WORK ITEM: In the listing below, how many lines contain the word "level"? Please respond with the number only.

SOURCE RECORDS:

►

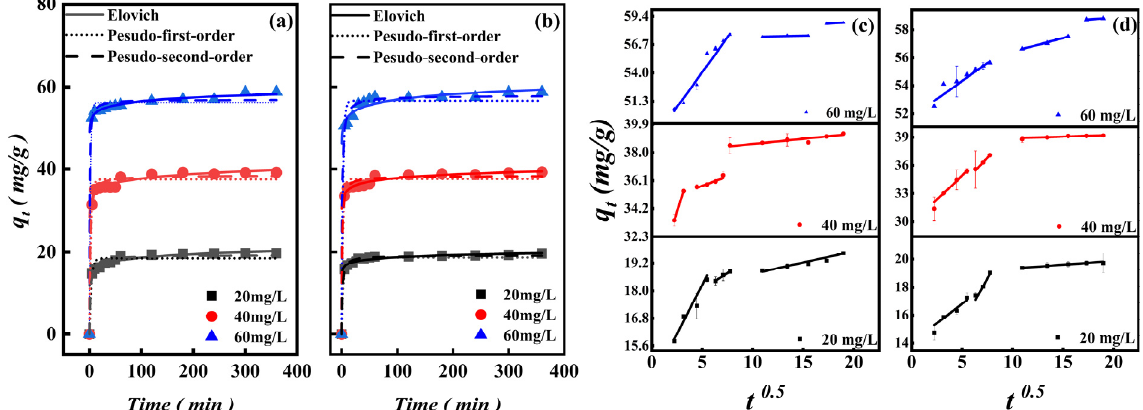
Figure 8. Non-Linear plots of the PFO model, PSO model, the IPD model and the Elovich model for the adsorption of MB onto BC ( a , c ) and Fe 3 O 4 -MOS ( b , d ) composites at 20, 40 and 60 mg/L dye solutions. Table 1. Kinetic parameters of PFO model, PSO model, Elovich model and IPD model. Model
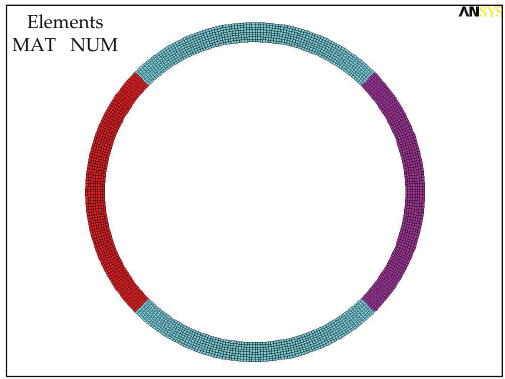
Figure 9: FE modelling of a inhomogeneous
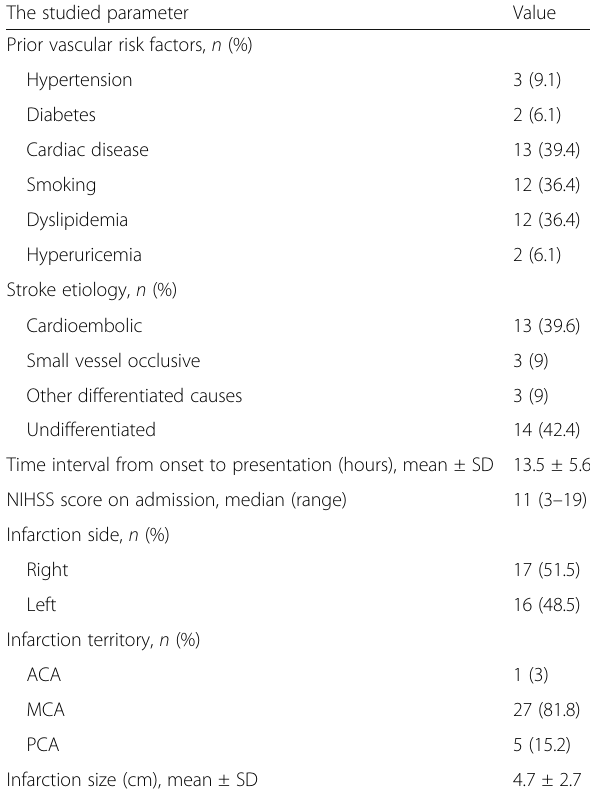
Table 2 The patients ’ ( n = 33) demographic and baseline clinical and radiological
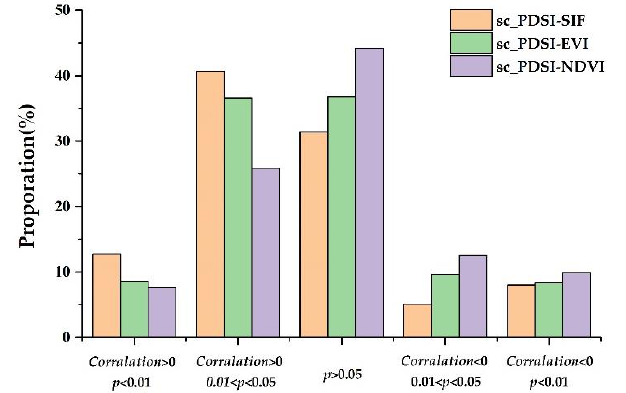
Figure 3. Correlation distribution of monthly average values in Yunnan Province from 2009 to 2011: ( a ) sc_PDSI & SIF; ( b ) sc_PDSI & EVI; ( c ) sc_PDSI & NDVI. (The numbers below the title are the range of values for this raster plot and the mean value).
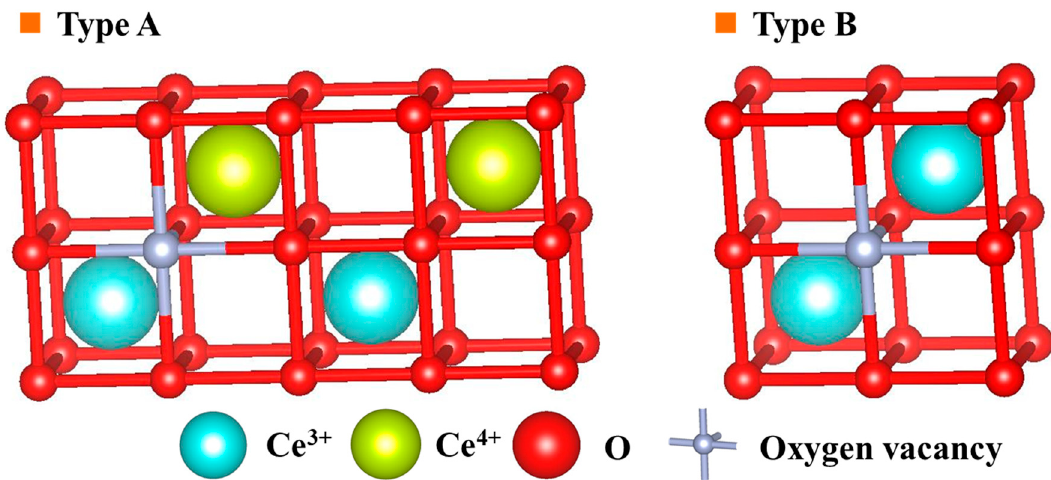
Figure 5. Two models expressing the local structure around oxygen vacancies in tetravalent cerium oxide [44].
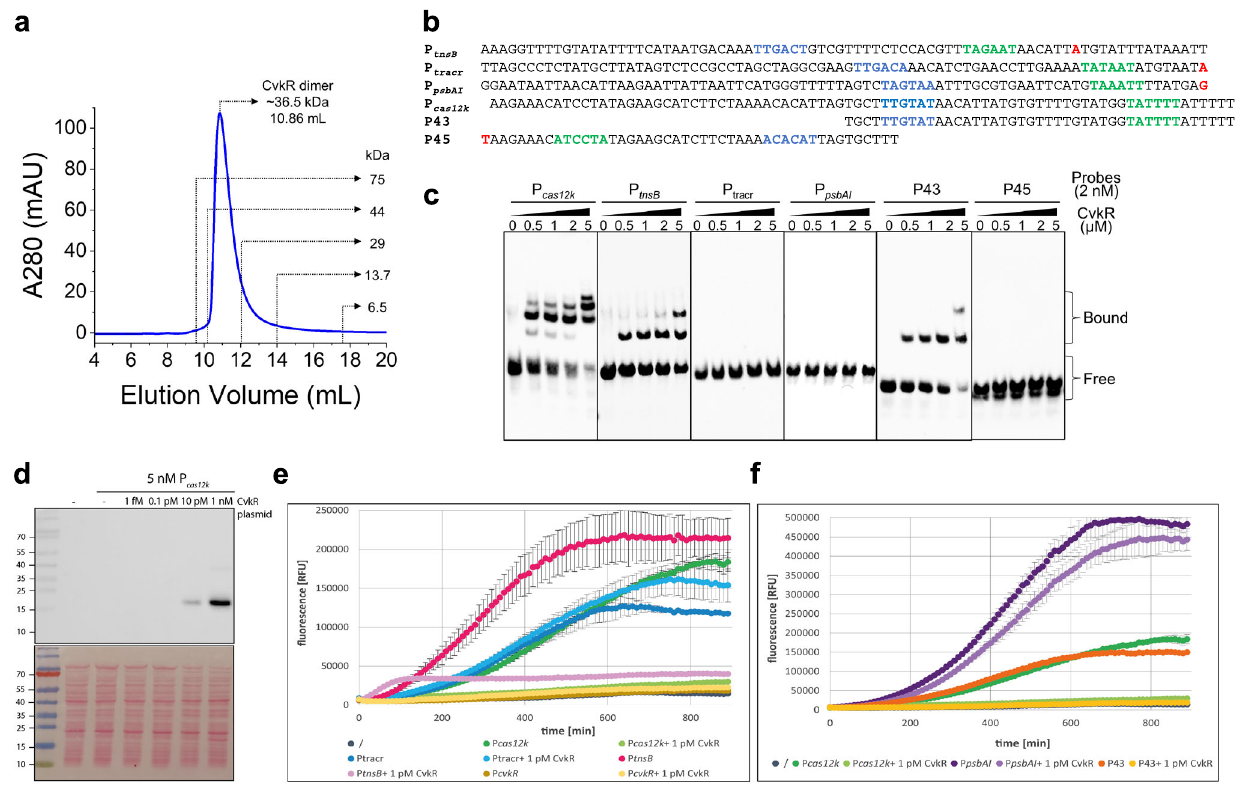
Fig.5|Assaystotest cas12k promoterelements.a Molecularweightestimatesof CvkRonsizeexclusionchromatography(SEC)withSuperdex7510/300GLcolumn (GE Healthcare). Calibration standards are indicated. The elution volume of CvkR was~10.86mL,correspondingtoamassof~36.5kDa(twiceitscalculatedmolecular weight). mAU, milliabsorbance units. b Sequences of the tested promoter frag- ments. The probe P45 indicates the reverse complementary sequence of cvkR promoter.Putative − 35and − 10of cas12k,tnsB ,tracrRNA, psbAI and cvkR promoter elements are shown in blue and green, respectively. The TSSs were included and marked in red. c EMSA assays showing the binding ability of CvkR to P cas12k , P tnsB , P tracr , P psbAI and truncated fragments (P43 and P45) of P cas12k . The data are pre- sentative from two or three independent experiments. The free probe and com- plexesofprotein-DNAcomplexesweremarkedas “ Free ” and “ Bound ”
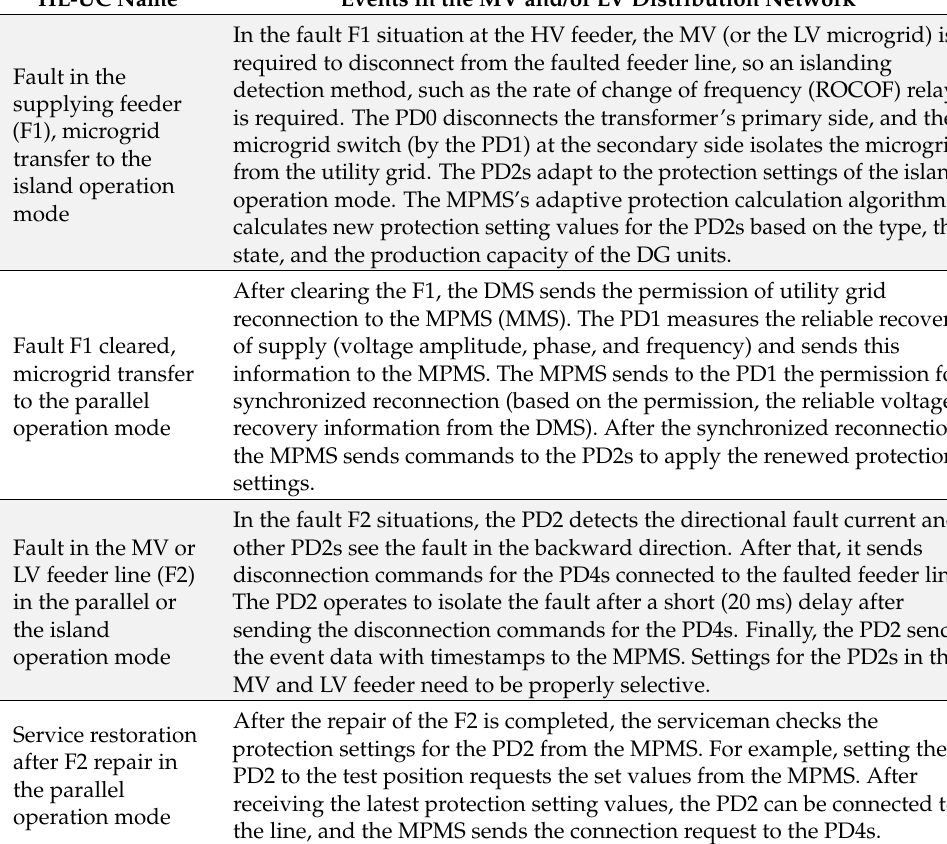
Table 7. Protection management high-level use cases in the microgrid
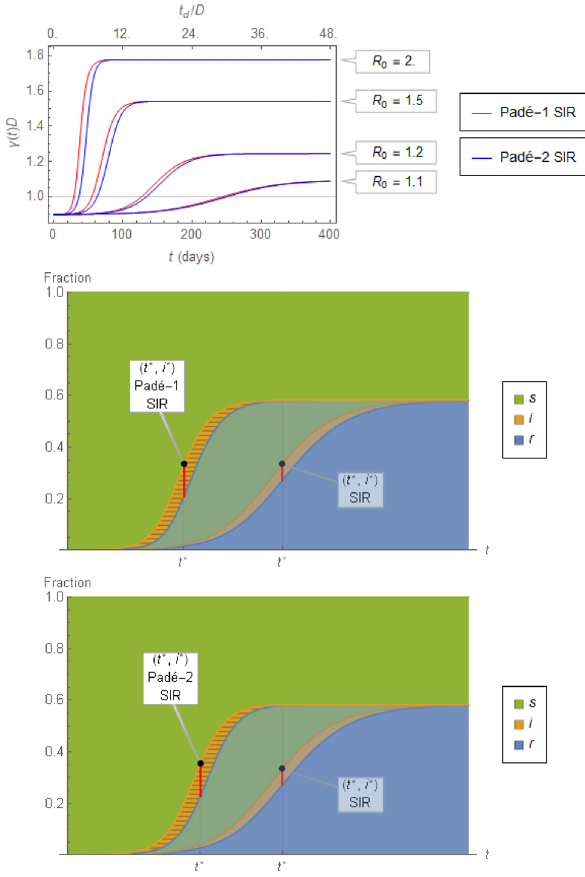
r ′ ( t )/ i ( t ) and the corresponding Figure 10. Top: Comparison between the inferred time-varying γ( t ) def = β D i n numerical integration of the first- 0.12 day − 1 for various R 0 def time-invariant 1 / D = = ( r ′ ( t )/ i ( t ) β s ( t ) β s ( t ) 2 / D ) and second-order ( r ′ ( t )/ i ( t ) i ′ ( t )/ i ( t ) ) Padé SIR equations. Middle and = − = − 1.5 according to the first- and s , i , r bottom: Stacked fractions of a population through an epidemic for R 0 { } = second-order Padé SIR model, superimposed on the standard SIR model (cf. Figure 1). The horizontal slices of equal length D shown in the orange area for i ( t ) are the continuous counterparts of the same area in the discretized plot of Fig.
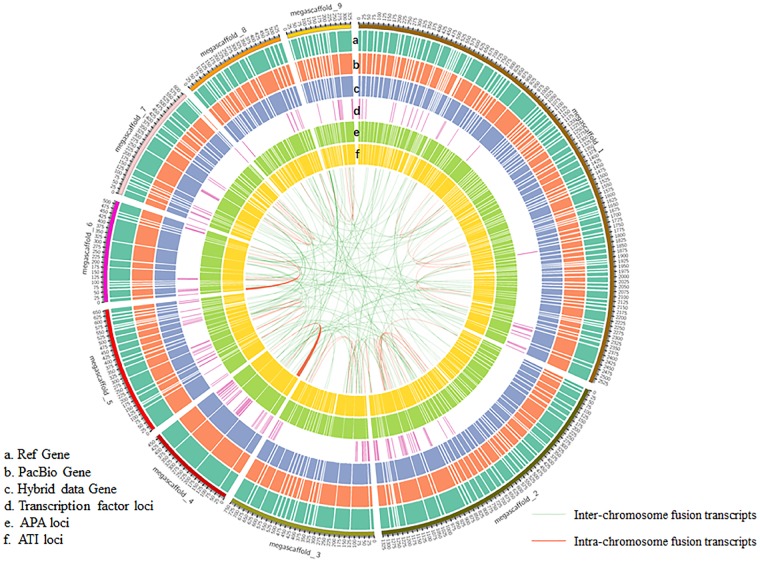
CIRCOS visualization of distribution of different data at genome-wide level. (a) Gene density of reference genome. (b) Density of the predicted genes from PacBio data. (c) Density of predicted genes from hybrid data consisting of PacBio and Illumina data. (d) Distribution of the loci of predicted TF. (e) Distribution of genes with alternative poly(A) site. (f) Distribution of genes with ATI site. Linkage of fusion transcripts was showed in the most inside, with inter- and intra-chromosome, respectively. Based on the mapping results and the distribution of the fusion transcripts, only the biggest nine megascaffolds were shown here.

◄

PROBLEM SOLUTION: 2